Гриша даже вздрогнул, даже голову вобрал в плечи, будто ощутил, как ползет по нему та коричневая погань…
Гриша пишет четко, буква к букве, чтобы те, кто будет читать, не спотыкались, чтобы пламенные слова обжигали душу, трогали людское сердце.
Э-эх, Митька, Митька, почему не родились мы лет на десять раньше!.. Не писульки бы эти писали, а били б фашистов, как Швыдак, Яремченко, учитель, партизаны…
Гришины мысли прервал голос Екатерины Павловны:
— Пишите внизу, с отступом, большими буквами подпись: А. Довженко… Написали? Теперь давайте написанное мне. Вот так. Берите снова бумагу…
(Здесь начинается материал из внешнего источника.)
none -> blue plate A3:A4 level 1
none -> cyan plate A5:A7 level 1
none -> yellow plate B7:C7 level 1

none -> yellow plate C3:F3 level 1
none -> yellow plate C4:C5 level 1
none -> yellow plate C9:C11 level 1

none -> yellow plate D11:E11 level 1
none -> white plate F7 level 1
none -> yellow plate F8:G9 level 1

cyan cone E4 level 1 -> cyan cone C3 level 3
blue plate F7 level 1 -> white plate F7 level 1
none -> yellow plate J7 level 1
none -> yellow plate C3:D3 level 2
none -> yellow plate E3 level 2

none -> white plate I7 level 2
— Катерина Павловна, а кто такой А. Довженко?
— Александр Петрович Довженко — художник, кинорежиссер и писатель.
— Ого! Разве один человек может все это?
— Может, мои милые. Может! Если у него большое сердце. Если он очень любит землю свою родную! Если он сказал пророческие слова: «Пройдет тысяча, две, три тысячи лет. С каким трепетом и завистью будут вспоминать юноши, мужи и мудрецы и войну и нас, и все наше необыкновенное поколение… С каким волнением будут вспоминать нас, на долю которых выпало столько несчастий и счастья, столько горя и радости, столько крови и пота, столько борьбы, и труда, и побед, что их с лихвой хватило бы на десяток поколений! Сколько книг о нас напишут, и сколько песен о нас пропоют! Сколько благодарных наших потомков-юношей в мечтах своих будут переносить свою жизнь на машине времени в нашу величественную эпоху! В эпоху, когда все было трудно, когда ничто не давалось даром, когда за каждую пядь своей земли платили кровью и жизнью».
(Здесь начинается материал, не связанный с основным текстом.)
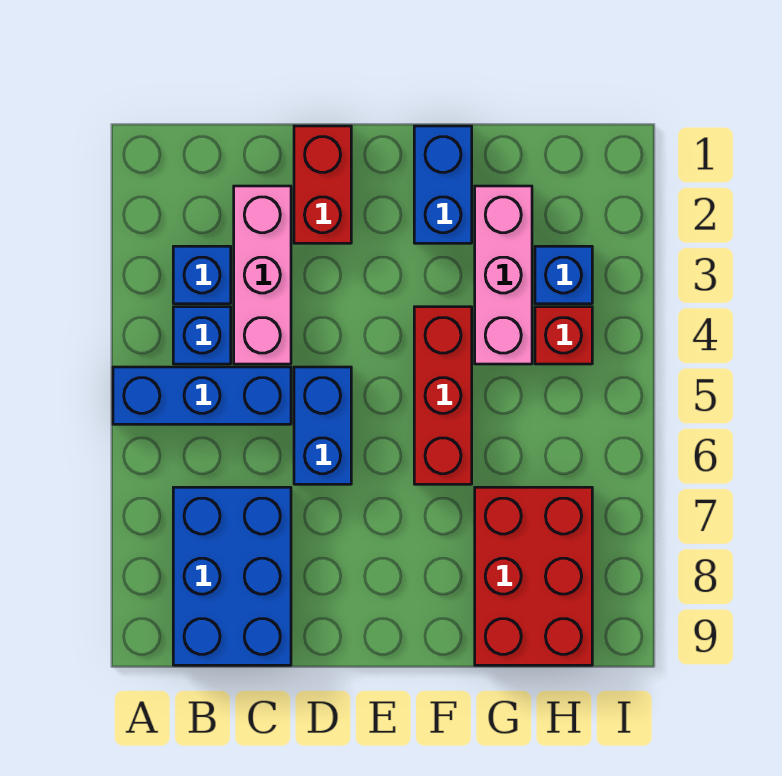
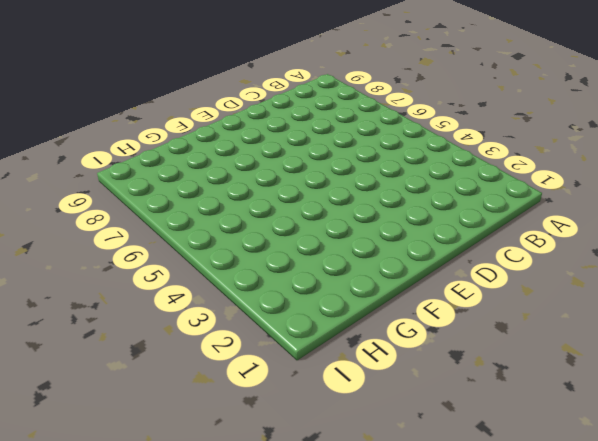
none -> blue brick A5:C5 level 1
none -> blue brick B3 level 1
none -> blue brick B4 level 1

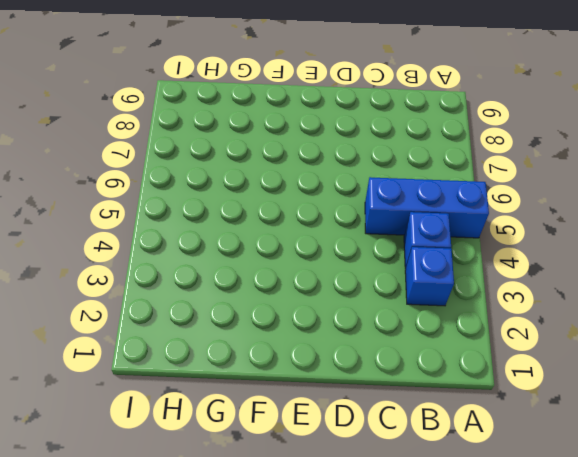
none -> blue brick B7:C9 level 1
none -> pink brick C2:C4 level 1
none -> red brick D1:D2 level 1

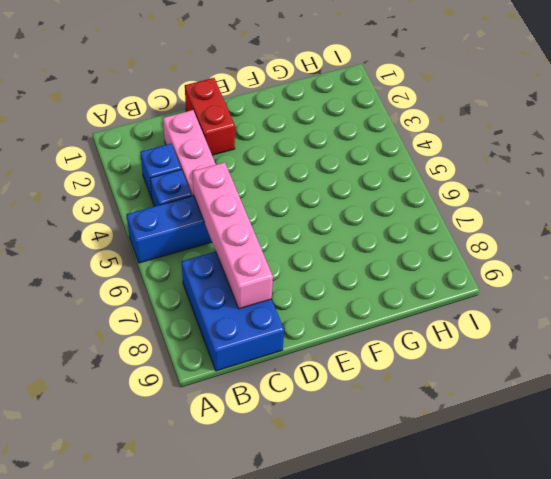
pink brick C5:C8 level 2 -> none
none -> blue brick D5:D6 level 1
none -> blue brick F1:F2 level 1
none -> red brick F4:F6 level 1

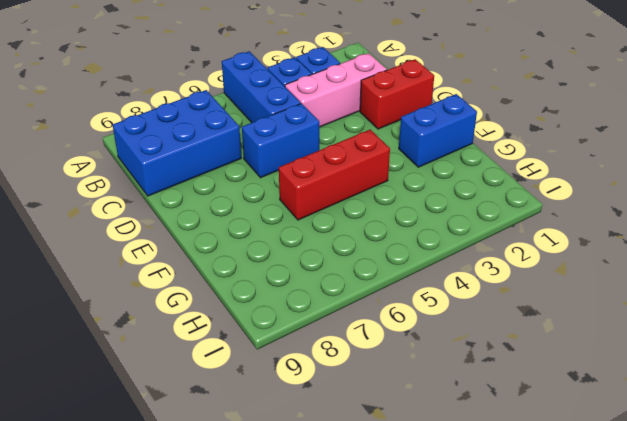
none -> pink brick G2:G4 level 1
none -> red brick G7:H9 level 1
none -> blue brick H3 level 1

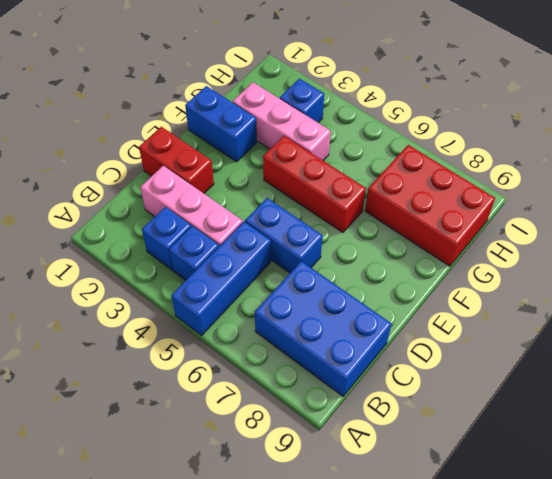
none -> red brick H4 level 1

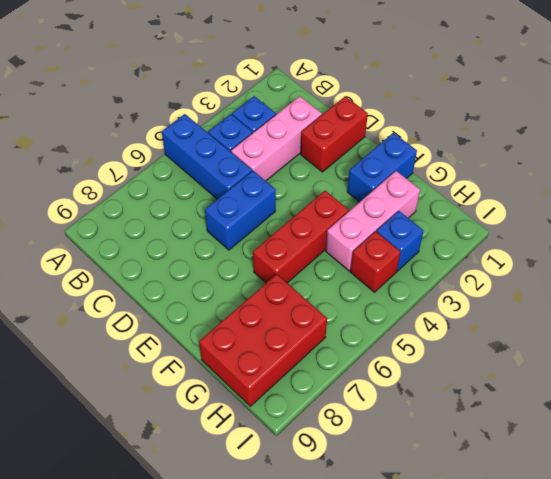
none -> blue brick B7:C9 level 1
Ребята, точно завороженные, слушали эти слова — непривычные, пламенеющие жаром, слова, которые были живыми, объемными; они будто светились, и не затухало их звучание. Они перевернули душу ребячью.
Поднявшись, стояли какие-то нездешние, торжественные, растроганные. Встала и учительница.
— Спасибо ж и вам. Узнает Довженко о делах ваших — спасибо скажет. Вы видели кинофильм «Щорс»?
— Видели! — обрадовались оба. — Как немцев бил Щорс. Мы песню пели про него, с Ольгой Васильевной…
При упоминании об Ольге Васильевне замолчали, будто почтили ее память тишиной. И не только Оли, а и отца Гришиного, и тихой ласковой бабушки Феклы, что заслонила собой учителя.
Первой отозвалась Екатерина Павловна:
— И не забыли той песни?
— Помним… Чего же.
— А ну, тихонько…
Почти шепотом учительница запела:
Шел отряд по берегу,
Шел издалека.
Хлопцы подхватили чуть громче. И родилась в хатенке волнующая довоенная песня.
Шел под красным знаменем
Командир полка…
Э-эх, э-эх, командир полка.
Не заметили, как «тихонько» перешло на «громко».
Голова обвязана,
Кровь на рукаве.
А у ребят сияли глаза, а у ребят учащенно бились сердца.
След кровавый стелется
По сырой траве.
Э-эх, э-эх, по сырой траве.
Замолкла учительница, умолкли и ребята. Но песня не затихала. Казалось, она звенела у каждого в сердце.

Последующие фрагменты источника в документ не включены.